*** Dataset Section Begins ***

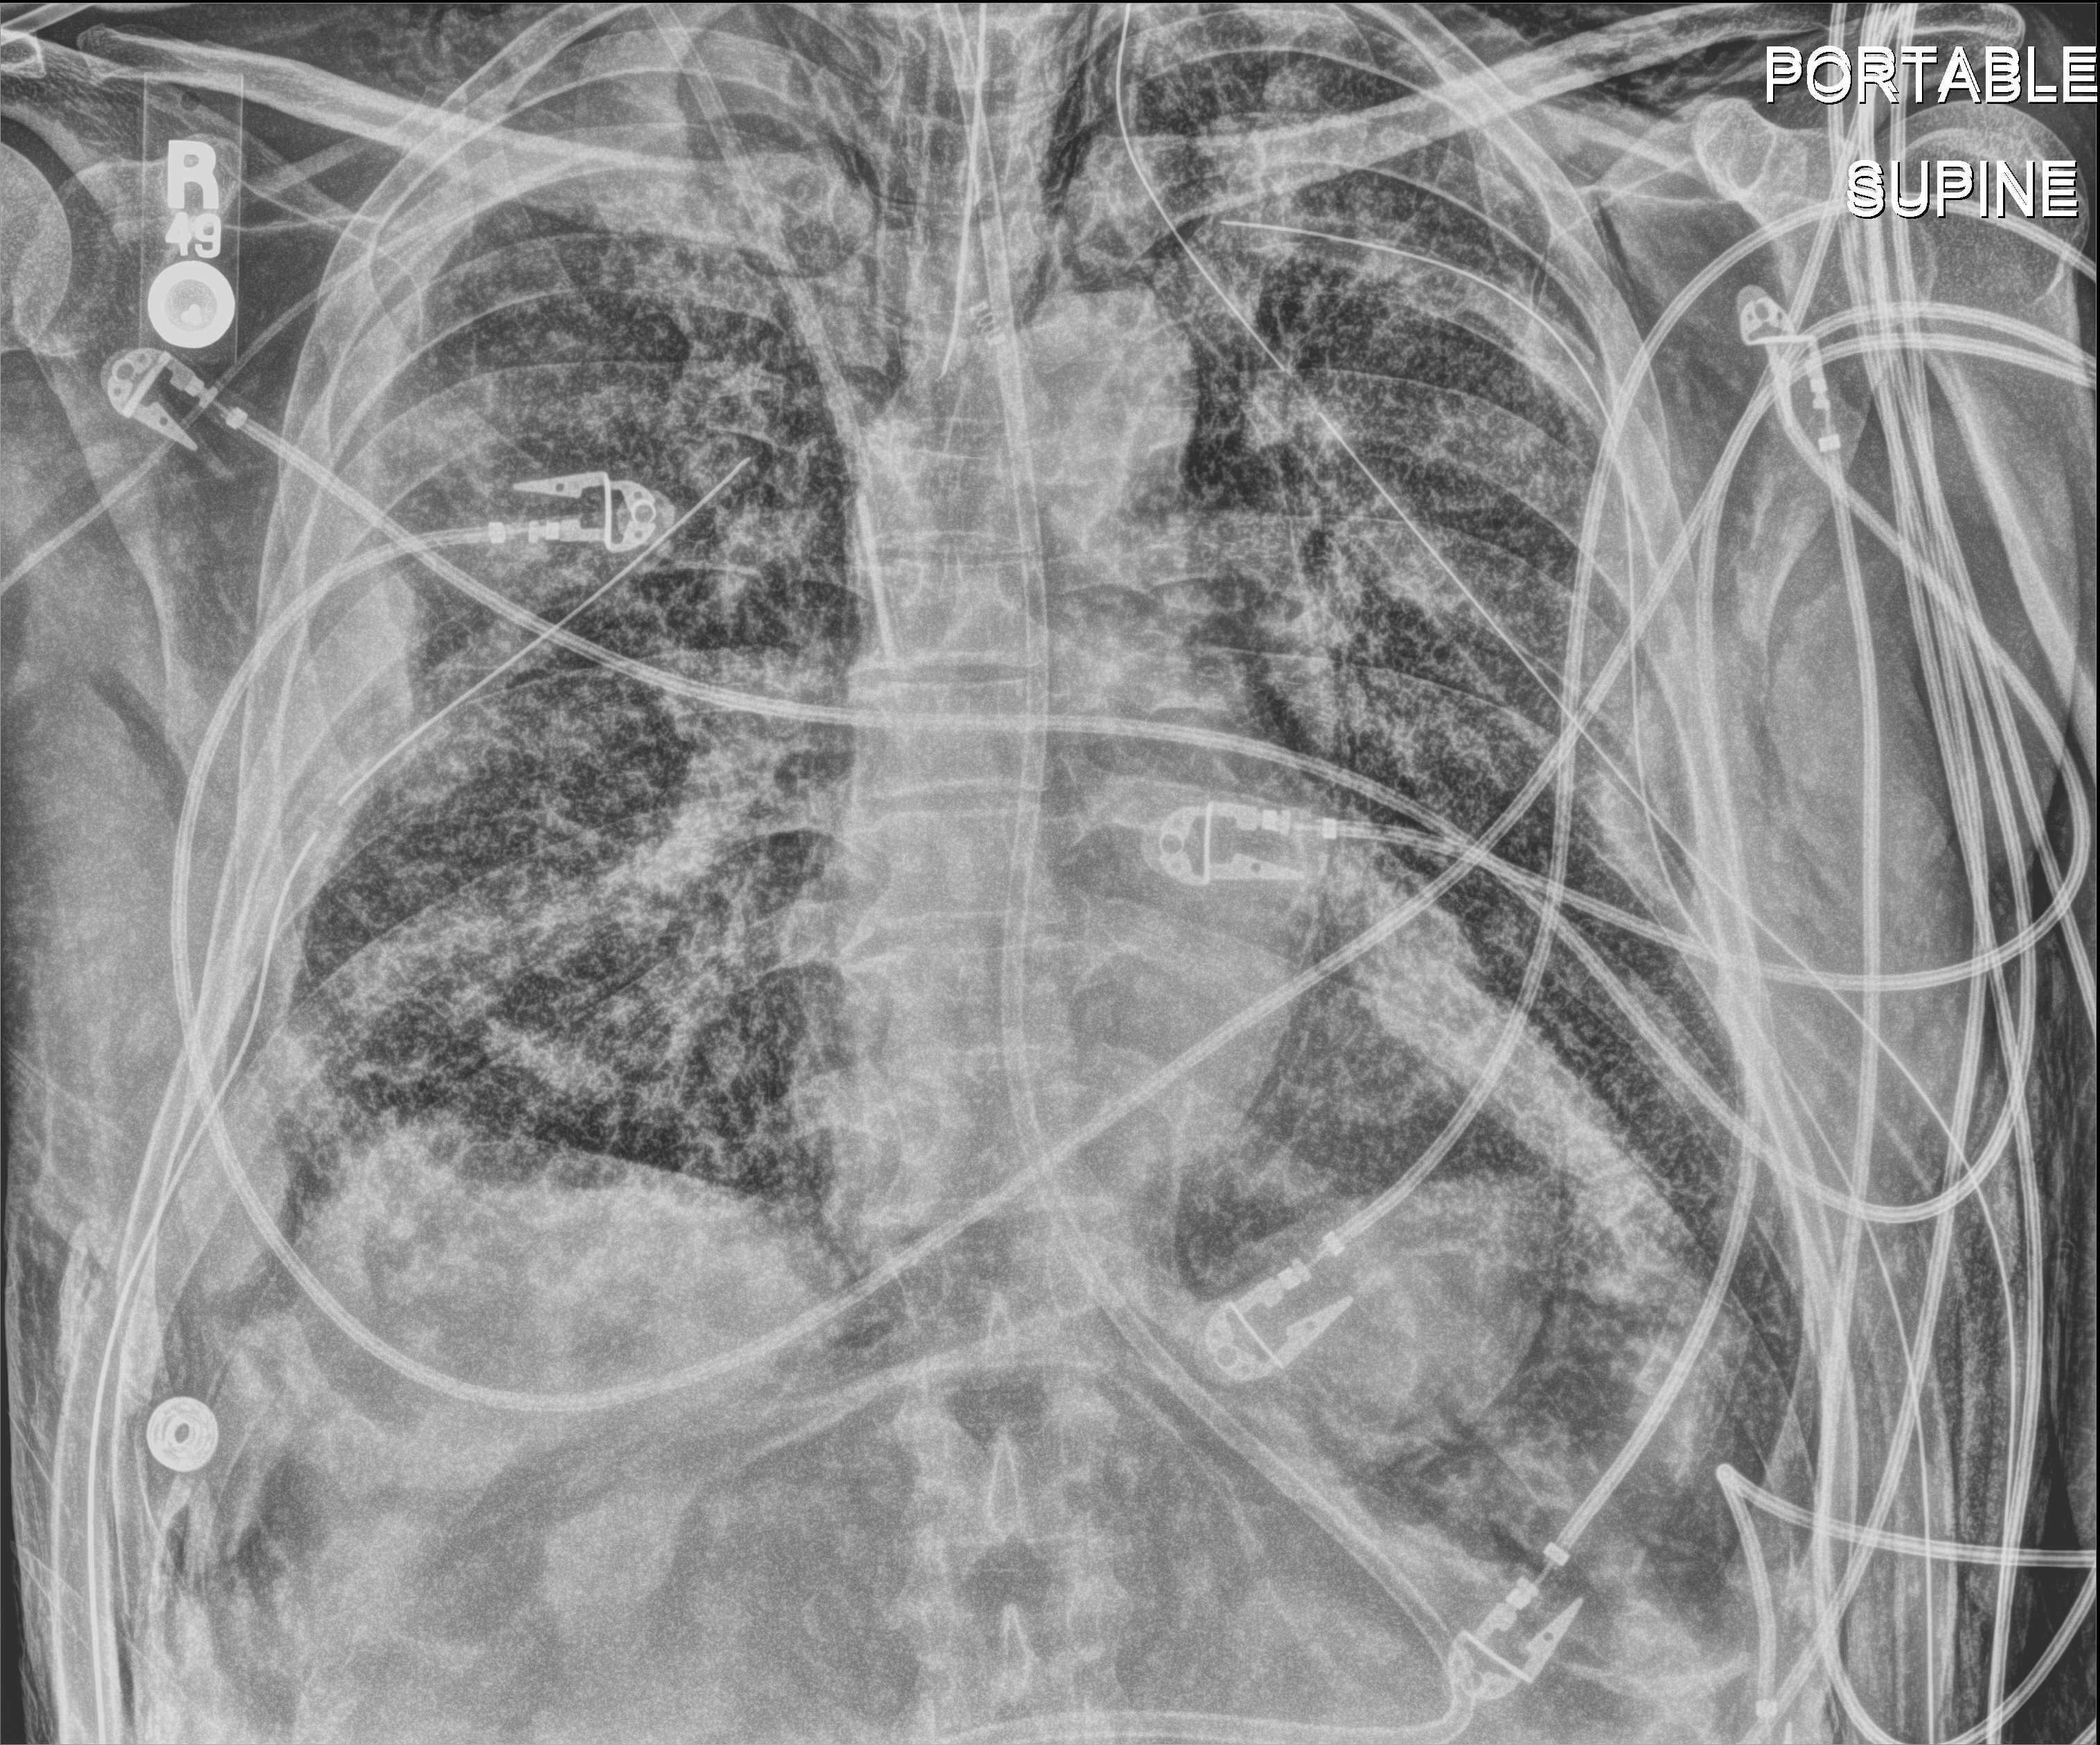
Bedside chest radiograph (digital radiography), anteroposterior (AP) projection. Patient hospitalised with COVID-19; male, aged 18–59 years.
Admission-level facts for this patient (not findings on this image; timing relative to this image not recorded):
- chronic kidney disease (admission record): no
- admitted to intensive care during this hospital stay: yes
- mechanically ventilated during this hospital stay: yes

*** Dataset Section Ends ***
*** Dataset Section Begins ***

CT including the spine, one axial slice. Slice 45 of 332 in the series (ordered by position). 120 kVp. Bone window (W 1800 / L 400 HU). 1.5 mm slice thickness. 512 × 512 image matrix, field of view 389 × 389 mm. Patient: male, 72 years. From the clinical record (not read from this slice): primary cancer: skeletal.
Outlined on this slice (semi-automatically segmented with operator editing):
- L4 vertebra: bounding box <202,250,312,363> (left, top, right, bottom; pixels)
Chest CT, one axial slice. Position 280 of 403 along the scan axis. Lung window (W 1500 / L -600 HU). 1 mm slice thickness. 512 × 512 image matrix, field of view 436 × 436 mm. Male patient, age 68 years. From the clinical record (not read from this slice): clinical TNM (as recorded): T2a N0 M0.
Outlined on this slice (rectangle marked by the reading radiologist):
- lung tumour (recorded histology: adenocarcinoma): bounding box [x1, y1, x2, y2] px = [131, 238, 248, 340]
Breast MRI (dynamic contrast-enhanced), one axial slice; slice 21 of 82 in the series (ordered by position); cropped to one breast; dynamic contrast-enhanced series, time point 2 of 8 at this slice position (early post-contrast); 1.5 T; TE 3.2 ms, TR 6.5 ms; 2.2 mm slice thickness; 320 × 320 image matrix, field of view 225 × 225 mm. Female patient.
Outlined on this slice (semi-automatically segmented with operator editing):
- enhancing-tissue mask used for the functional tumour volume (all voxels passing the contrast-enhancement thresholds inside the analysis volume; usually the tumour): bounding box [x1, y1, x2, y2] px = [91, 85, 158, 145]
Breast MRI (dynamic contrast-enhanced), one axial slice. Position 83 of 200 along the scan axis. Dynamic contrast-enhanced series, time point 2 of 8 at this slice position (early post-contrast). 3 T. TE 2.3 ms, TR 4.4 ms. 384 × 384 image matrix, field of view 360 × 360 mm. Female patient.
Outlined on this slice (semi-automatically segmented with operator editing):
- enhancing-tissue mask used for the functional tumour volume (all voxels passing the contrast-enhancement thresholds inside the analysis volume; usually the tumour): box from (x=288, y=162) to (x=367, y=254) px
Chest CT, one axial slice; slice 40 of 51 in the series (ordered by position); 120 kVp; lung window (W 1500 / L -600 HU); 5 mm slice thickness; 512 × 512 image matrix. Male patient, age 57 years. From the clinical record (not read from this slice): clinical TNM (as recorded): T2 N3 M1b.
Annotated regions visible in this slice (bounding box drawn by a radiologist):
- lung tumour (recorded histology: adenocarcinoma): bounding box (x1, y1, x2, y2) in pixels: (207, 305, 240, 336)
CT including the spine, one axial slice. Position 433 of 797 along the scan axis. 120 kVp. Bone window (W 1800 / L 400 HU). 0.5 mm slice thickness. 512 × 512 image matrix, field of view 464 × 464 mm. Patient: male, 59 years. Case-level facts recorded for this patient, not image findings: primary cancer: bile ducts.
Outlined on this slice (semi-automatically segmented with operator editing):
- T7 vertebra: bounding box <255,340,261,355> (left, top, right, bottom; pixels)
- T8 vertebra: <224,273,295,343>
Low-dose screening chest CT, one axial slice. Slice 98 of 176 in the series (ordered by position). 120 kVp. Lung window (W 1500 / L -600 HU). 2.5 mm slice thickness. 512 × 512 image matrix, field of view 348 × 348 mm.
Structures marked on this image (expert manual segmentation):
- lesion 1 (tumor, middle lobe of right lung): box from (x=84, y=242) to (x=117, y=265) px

*** Dataset Section Ends ***

● Instructions to follow
Every line above that holds the word "radiologist" needs to be copied.

● Solved problem
Outlined on this slice (rectangle marked by the reading radiologist):
Annotated regions visible in this slice (bounding box drawn by a radiologist):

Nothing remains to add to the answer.